• _Task_
Could you output each line below exactly as it appears, excluding any pictures?

• _Provided information_
-- Opening Marker --

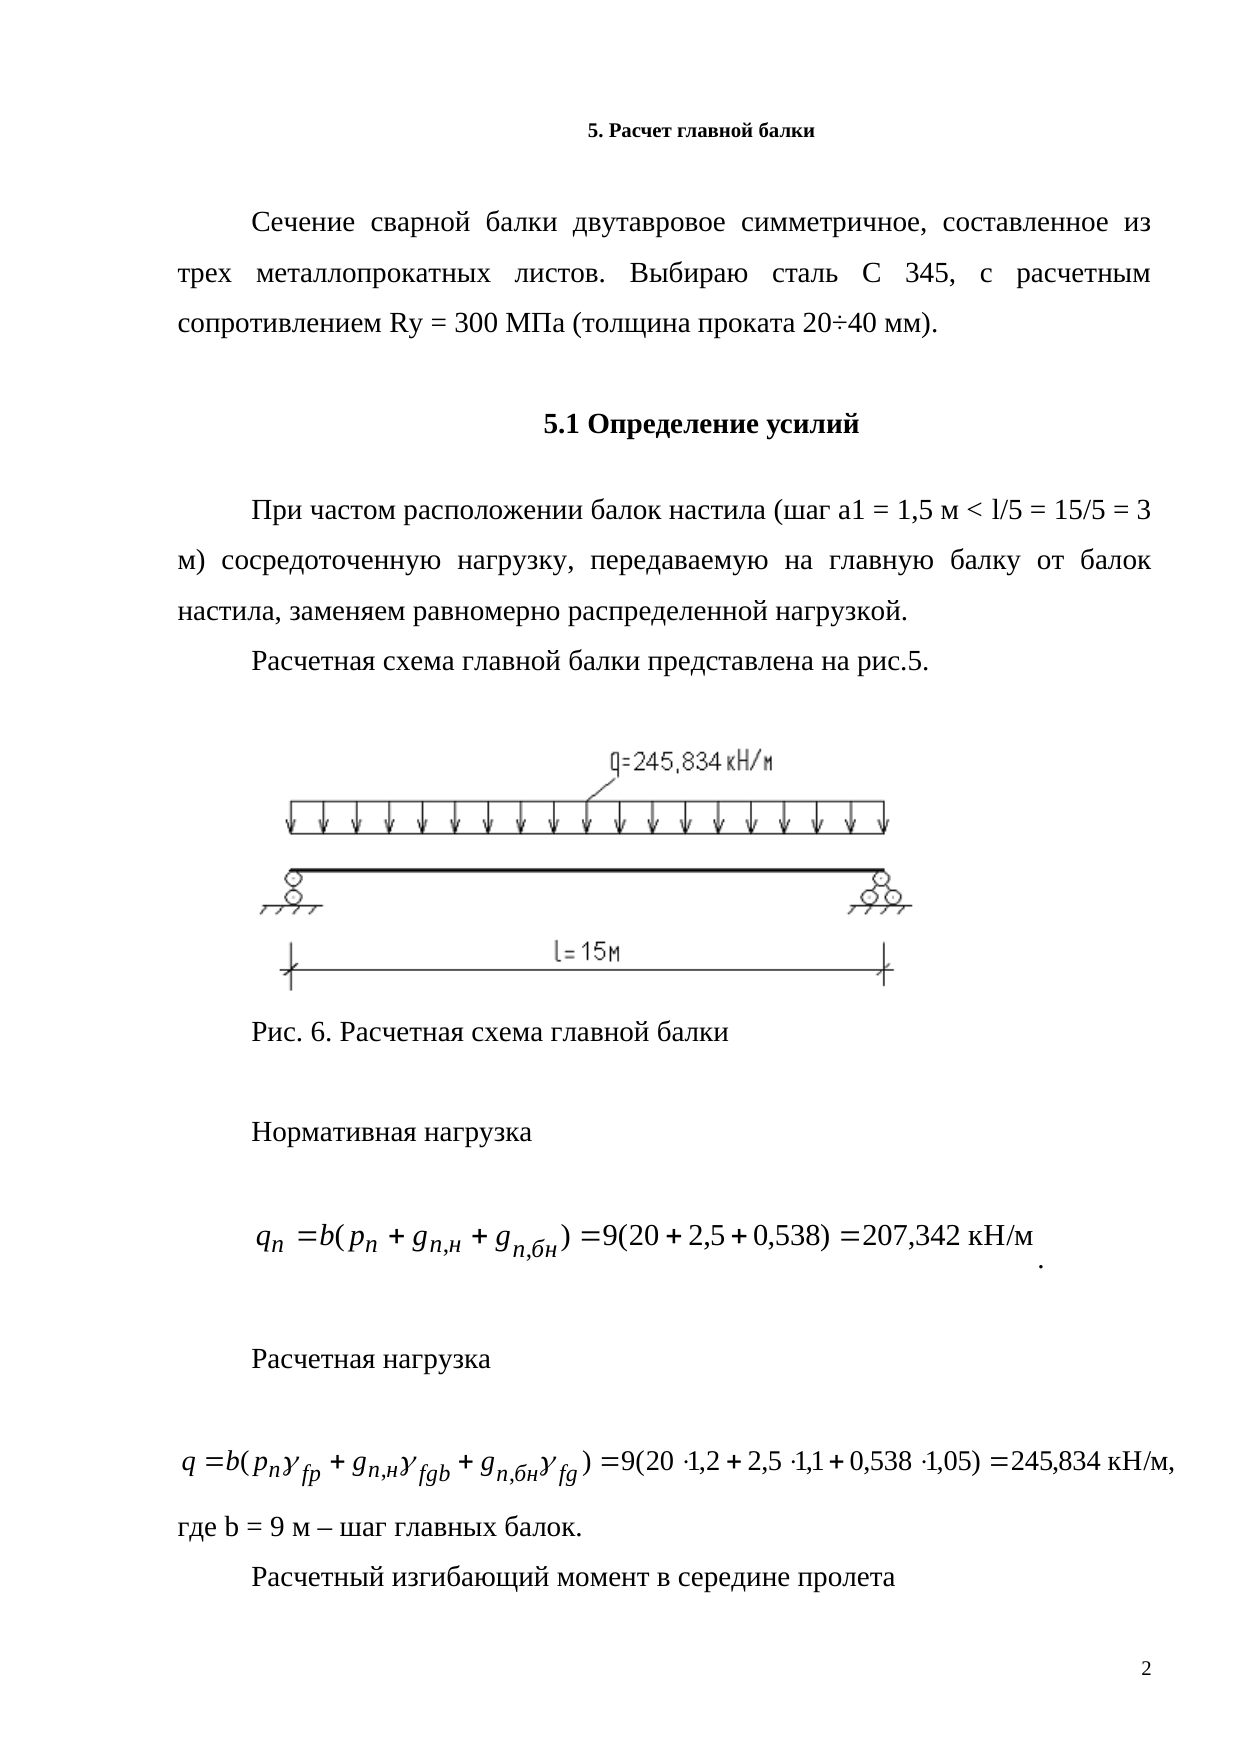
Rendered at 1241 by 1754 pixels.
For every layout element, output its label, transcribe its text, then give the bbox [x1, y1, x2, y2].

text Расчетный изгибающий момент в середине пролета [177, 1559, 1152, 1593]
text Расчетная схема главной балки представлена на рис.5. [177, 643, 1152, 677]
picture [251, 743, 917, 997]
text При частом расположении балок настила (шаг а1 = 1,5 м < l/5 = 15/5 = 3 м) сосредоточенную нагрузку, передаваемую на главную балку от балок настила, заменяем равномерно распределенной нагрузкой. [177, 492, 1152, 626]
text где b = 9 м – шаг главных балок. [177, 1509, 1152, 1542]
text – балки настила стальные с шагом а1 = 1,5 м.5. Расчет главной балки [177, 118, 1152, 142]
subtitle 5.1 Определение усилий [177, 406, 1152, 439]
text Сечение сварной балки двутавровое симметричное, составленное из трех металлопрокатных листов. Выбираю сталь С 345, с расчетным сопротивлением Ry = 300 МПа (толщина проката 20÷40 мм). [177, 204, 1152, 339]
text Рис. 6. Расчетная схема главной балки [177, 1014, 1152, 1047]
text Расчетная нагрузка [177, 1341, 1152, 1375]
text . [177, 1215, 1152, 1274]
text Нормативная нагрузка [177, 1114, 1152, 1148]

-- Closing Marker --

• _Response to the exercise_
Rendered at 1241 by 1754 pixels.
For every layout element, output its label, transcribe its text, then give the bbox [x1, y1, x2, y2].

text Расчетный изгибающий момент в середине пролета [177, 1559, 1152, 1593]
text Расчетная схема главной балки представлена на рис.5. [177, 643, 1152, 677]
picture [251, 743, 917, 997]
text При частом расположении балок настила (шаг а1 = 1,5 м < l/5 = 15/5 = 3 м) сосредоточенную нагрузку, передаваемую на главную балку от балок настила, заменяем равномерно распределенной нагрузкой. [177, 492, 1152, 626]
text где b = 9 м – шаг главных балок. [177, 1509, 1152, 1542]
text – балки настила стальные с шагом а1 = 1,5 м.5. Расчет главной балки [177, 118, 1152, 142]
subtitle 5.1 Определение усилий [177, 406, 1152, 439]
text Сечение сварной балки двутавровое симметричное, составленное из трех металлопрокатных листов. Выбираю сталь С 345, с расчетным сопротивлением Ry = 300 МПа (толщина проката 20÷40 мм). [177, 204, 1152, 339]
text Рис. 6. Расчетная схема главной балки [177, 1014, 1152, 1047]
text Расчетная нагрузка [177, 1341, 1152, 1375]
text . [177, 1215, 1152, 1274]
text Нормативная нагрузка [177, 1114, 1152, 1148]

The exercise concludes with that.